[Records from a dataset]
• • • • •
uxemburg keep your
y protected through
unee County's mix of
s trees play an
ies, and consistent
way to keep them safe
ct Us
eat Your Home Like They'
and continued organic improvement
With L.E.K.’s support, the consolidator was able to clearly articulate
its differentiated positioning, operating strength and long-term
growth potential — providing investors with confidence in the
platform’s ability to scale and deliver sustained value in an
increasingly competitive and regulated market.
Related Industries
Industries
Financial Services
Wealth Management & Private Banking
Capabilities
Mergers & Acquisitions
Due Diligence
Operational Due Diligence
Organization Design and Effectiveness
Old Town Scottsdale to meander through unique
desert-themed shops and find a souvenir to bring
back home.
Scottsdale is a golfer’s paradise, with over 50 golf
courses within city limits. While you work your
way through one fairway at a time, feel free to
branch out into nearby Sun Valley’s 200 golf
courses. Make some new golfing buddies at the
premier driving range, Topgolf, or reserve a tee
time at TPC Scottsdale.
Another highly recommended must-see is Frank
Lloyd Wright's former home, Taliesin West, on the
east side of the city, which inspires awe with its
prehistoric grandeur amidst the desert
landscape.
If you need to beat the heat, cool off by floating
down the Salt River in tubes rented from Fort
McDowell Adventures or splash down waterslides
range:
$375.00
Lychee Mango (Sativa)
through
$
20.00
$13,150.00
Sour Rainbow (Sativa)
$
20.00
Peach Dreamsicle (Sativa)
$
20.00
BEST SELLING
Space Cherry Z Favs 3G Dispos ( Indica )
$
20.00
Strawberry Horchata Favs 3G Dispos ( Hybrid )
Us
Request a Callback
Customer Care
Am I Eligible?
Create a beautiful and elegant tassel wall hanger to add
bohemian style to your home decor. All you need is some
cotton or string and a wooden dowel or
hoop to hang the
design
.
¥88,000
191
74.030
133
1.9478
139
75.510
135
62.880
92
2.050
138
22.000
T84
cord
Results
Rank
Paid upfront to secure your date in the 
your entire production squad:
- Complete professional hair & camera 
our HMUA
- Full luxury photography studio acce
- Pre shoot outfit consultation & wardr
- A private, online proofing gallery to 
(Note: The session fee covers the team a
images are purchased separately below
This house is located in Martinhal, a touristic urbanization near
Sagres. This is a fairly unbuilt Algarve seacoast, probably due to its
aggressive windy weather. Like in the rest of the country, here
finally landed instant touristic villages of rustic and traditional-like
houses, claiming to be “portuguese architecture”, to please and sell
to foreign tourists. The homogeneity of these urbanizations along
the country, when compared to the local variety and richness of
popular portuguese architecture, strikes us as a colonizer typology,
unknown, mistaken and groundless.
• • • • •
*Request*. Search the data above for the string "country" and return every line that has it.

*Exercise result*.
aggressive windy weather. Like in the rest of the country, here
the country, when compared to the local variety and richness of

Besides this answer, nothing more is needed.